No. People do not generally engage in such perverse decision-making reflections.
Usually, when someone wastes his or her talents, it is because something else gets in the way. Like paranoia. Or pride. Or stubbornness. Or jealousy. Or laziness. Or substance abuse. Or vanity. Or video games.
“I condemn you out of your own mouth,” the Master said. “You knew I was a hard man.”
A hard man, yes. God relentlessly makes the sun rise and gives us chance after chance after chance to get over ourselves and do something worthwhile. If I can manage to be realistic with myself for even five minutes, I can almost always come up with something good in which to participate today. Then–as Woody Allen so wisely put it–if I show up, I have completed 90% of what I need to do in order to succeed.

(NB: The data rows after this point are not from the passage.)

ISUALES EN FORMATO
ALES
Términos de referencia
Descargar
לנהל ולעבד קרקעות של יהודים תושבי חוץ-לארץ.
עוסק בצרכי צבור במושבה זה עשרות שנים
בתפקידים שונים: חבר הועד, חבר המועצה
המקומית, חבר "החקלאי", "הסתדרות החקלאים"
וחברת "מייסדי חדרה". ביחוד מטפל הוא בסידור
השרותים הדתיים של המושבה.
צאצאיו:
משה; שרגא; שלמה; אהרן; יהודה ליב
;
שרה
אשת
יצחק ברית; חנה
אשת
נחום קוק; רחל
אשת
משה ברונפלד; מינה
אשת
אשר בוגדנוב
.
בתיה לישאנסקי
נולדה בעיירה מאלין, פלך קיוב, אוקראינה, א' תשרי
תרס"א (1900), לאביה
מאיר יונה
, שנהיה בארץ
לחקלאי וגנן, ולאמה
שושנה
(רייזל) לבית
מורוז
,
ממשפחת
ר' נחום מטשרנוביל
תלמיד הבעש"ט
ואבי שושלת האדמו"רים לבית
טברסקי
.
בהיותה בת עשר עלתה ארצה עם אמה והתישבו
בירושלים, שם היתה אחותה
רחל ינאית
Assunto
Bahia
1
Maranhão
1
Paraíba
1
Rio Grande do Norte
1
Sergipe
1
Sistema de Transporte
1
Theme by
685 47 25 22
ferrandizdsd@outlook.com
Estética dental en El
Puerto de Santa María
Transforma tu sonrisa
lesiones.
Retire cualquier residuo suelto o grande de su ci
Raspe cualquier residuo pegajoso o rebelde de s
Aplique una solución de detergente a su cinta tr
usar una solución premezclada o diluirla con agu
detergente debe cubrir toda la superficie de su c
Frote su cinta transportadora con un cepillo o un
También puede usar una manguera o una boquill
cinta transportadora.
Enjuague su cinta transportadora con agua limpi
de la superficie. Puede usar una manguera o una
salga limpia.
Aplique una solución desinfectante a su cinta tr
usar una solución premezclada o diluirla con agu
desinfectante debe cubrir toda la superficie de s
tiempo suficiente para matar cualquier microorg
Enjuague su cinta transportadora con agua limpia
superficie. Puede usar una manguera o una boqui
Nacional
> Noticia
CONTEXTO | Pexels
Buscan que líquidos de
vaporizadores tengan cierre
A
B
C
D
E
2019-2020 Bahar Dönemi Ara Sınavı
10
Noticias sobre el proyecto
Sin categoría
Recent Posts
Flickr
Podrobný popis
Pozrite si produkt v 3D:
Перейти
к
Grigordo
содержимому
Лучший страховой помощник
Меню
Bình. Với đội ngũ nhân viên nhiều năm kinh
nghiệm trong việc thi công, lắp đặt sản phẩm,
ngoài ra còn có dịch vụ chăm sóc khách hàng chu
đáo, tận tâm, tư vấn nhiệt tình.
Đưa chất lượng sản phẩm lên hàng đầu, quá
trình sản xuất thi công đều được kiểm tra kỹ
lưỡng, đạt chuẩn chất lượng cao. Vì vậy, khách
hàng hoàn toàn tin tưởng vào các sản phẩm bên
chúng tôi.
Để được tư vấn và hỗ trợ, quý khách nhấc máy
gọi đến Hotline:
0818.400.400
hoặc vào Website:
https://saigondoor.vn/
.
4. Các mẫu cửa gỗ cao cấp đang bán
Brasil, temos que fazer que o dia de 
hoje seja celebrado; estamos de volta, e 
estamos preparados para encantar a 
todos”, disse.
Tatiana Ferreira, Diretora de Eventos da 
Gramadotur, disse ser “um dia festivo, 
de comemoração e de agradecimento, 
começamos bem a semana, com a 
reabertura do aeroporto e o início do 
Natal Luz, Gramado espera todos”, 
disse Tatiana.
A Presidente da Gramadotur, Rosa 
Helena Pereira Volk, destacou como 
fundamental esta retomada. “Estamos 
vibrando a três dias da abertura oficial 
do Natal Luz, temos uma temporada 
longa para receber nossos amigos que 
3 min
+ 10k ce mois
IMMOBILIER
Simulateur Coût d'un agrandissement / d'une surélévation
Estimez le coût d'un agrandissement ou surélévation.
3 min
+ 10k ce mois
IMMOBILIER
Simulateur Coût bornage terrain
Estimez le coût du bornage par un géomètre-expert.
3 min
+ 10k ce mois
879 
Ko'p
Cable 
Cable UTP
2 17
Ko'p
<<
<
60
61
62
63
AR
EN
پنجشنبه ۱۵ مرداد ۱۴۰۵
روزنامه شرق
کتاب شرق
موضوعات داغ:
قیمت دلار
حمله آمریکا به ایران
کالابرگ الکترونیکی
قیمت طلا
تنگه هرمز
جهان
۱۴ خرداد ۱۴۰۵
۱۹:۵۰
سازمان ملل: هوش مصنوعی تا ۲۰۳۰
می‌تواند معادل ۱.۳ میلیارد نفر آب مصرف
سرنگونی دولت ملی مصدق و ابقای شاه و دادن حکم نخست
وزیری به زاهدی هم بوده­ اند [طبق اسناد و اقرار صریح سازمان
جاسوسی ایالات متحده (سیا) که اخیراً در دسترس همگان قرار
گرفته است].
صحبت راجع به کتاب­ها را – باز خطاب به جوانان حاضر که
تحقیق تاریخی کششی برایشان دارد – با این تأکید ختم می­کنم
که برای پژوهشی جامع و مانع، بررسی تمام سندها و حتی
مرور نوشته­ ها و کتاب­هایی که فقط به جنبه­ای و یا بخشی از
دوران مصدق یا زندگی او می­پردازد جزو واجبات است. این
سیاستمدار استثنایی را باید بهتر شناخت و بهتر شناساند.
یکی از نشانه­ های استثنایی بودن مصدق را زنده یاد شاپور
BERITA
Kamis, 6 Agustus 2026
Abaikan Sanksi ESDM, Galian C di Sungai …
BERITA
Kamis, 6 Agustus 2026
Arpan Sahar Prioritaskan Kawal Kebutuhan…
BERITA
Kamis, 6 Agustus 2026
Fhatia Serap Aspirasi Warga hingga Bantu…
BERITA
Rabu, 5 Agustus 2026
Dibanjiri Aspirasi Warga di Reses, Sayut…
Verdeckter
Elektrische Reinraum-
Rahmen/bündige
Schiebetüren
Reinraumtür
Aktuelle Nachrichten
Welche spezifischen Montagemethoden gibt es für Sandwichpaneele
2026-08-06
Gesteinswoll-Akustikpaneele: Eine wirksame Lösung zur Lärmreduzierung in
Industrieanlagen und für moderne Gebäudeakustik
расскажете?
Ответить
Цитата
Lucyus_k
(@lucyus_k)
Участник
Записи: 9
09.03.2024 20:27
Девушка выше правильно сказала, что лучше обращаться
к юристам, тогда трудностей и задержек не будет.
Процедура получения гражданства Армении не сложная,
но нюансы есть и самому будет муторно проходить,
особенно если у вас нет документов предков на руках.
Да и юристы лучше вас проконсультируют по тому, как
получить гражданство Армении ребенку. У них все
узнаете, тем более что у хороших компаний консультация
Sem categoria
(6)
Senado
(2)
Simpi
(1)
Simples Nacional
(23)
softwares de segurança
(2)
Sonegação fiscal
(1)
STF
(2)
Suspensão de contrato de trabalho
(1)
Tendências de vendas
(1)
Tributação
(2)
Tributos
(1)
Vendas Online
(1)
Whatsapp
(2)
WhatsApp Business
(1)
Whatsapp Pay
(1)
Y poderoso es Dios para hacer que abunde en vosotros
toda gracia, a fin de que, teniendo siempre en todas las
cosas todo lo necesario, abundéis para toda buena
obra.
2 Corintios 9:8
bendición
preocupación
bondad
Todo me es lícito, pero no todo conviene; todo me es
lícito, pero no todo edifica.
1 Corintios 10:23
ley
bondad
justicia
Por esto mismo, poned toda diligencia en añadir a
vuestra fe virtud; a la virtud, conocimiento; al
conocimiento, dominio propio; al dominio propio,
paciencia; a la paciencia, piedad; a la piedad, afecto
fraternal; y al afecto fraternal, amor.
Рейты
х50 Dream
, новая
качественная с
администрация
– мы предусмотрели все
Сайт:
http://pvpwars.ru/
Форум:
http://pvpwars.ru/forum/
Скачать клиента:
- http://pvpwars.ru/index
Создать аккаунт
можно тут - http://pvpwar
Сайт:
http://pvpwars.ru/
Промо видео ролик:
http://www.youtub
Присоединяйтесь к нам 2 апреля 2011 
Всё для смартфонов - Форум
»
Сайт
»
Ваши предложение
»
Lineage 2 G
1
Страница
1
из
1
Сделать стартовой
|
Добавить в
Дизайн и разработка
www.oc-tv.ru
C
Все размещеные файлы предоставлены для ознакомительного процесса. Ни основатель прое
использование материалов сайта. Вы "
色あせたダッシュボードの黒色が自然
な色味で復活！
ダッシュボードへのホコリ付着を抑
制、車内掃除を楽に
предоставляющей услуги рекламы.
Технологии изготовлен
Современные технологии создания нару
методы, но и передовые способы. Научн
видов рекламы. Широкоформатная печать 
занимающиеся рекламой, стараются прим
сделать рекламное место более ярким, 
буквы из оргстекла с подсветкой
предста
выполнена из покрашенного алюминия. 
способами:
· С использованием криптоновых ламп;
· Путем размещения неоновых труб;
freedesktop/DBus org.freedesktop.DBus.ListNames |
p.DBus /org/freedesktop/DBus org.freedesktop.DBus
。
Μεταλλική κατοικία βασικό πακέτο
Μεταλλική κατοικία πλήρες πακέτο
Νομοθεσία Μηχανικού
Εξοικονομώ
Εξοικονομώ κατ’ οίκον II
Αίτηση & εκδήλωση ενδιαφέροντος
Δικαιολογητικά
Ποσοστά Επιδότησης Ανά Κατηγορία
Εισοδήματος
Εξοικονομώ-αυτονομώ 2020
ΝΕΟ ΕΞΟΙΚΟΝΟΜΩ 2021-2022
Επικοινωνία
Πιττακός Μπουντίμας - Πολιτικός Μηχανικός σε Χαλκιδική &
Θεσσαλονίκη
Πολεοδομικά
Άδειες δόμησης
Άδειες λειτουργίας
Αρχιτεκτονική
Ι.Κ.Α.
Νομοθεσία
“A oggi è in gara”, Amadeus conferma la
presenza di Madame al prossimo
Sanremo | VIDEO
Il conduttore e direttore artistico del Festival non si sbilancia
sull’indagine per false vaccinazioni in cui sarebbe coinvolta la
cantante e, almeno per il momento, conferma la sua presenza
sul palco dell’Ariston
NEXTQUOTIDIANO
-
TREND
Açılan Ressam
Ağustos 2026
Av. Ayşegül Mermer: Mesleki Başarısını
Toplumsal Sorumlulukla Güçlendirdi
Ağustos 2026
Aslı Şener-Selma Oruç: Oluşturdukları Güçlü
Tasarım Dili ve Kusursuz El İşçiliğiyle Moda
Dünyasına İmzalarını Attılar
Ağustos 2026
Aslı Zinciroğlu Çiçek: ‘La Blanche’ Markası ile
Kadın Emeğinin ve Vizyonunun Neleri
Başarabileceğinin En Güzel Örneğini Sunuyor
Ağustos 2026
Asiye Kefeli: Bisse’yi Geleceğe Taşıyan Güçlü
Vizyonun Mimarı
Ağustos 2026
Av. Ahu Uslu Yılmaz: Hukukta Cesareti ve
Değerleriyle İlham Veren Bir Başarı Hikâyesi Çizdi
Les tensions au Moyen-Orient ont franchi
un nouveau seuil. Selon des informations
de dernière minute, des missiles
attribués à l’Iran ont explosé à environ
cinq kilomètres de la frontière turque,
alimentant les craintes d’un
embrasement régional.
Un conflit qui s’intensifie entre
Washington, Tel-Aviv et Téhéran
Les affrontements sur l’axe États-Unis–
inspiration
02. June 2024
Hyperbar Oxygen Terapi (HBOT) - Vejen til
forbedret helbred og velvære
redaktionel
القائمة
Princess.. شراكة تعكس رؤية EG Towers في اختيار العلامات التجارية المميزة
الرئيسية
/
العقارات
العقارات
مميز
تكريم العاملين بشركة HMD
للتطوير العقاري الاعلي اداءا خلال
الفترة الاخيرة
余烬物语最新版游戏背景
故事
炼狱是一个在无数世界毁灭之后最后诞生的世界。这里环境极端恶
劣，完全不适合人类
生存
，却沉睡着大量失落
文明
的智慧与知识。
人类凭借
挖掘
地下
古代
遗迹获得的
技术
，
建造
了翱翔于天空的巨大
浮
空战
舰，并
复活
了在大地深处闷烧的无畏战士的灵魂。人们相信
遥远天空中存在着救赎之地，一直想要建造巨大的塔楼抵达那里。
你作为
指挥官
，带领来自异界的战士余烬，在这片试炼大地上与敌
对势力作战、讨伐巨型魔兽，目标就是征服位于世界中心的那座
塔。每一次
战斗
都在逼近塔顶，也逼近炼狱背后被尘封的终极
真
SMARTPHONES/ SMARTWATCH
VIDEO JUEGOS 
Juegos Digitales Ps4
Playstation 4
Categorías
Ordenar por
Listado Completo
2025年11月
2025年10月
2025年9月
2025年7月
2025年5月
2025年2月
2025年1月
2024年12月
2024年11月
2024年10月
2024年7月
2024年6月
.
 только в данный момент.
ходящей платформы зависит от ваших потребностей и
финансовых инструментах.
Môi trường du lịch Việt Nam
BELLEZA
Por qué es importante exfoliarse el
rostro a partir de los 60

Problem is, being reasonable with ourselves is a trick. Because I can so easily convince myself that: What I have to offer isn’t good enough. Or that so-and-so will certainly ruin everything. Or that the whole thing is really just too much to deal with.
It all would be too much to deal with—if we launched ourselves out into the world without trust in God. If we couldn’t be sure that the Lord has a perfect plan to bring the good work begun in me to completion. If we didn’t know that, first and foremost, we are His beloved children, and we please Him best by being ourselves and letting the haters gape.
You knew I was a hard man when you folded up your gold coin in a napkin. You were afraid. Of what? Were you afraid of something more terrible than the wrath of the one who gave you the gold coin in the first place? What could be more terrible?
Did the one who invested and made a ten-fold profit—did he think the Master was a hard man, an unfair man? Maybe he knew the truth, which the napkin-man also knew but was too timorous to meditate on.
Maybe the one who made a ten-fold profit knew that if his own ingenious schemes happened to fail, the scene would unfold like this:
“Master, listen. I think you know that I left it all on the court. [Just like the Georgetown Hoyas did last night!] I gave it my best shot. But your gold coin is gone. I had gained eight, but then I put them into this great plan I had, and, well…I lost them all.”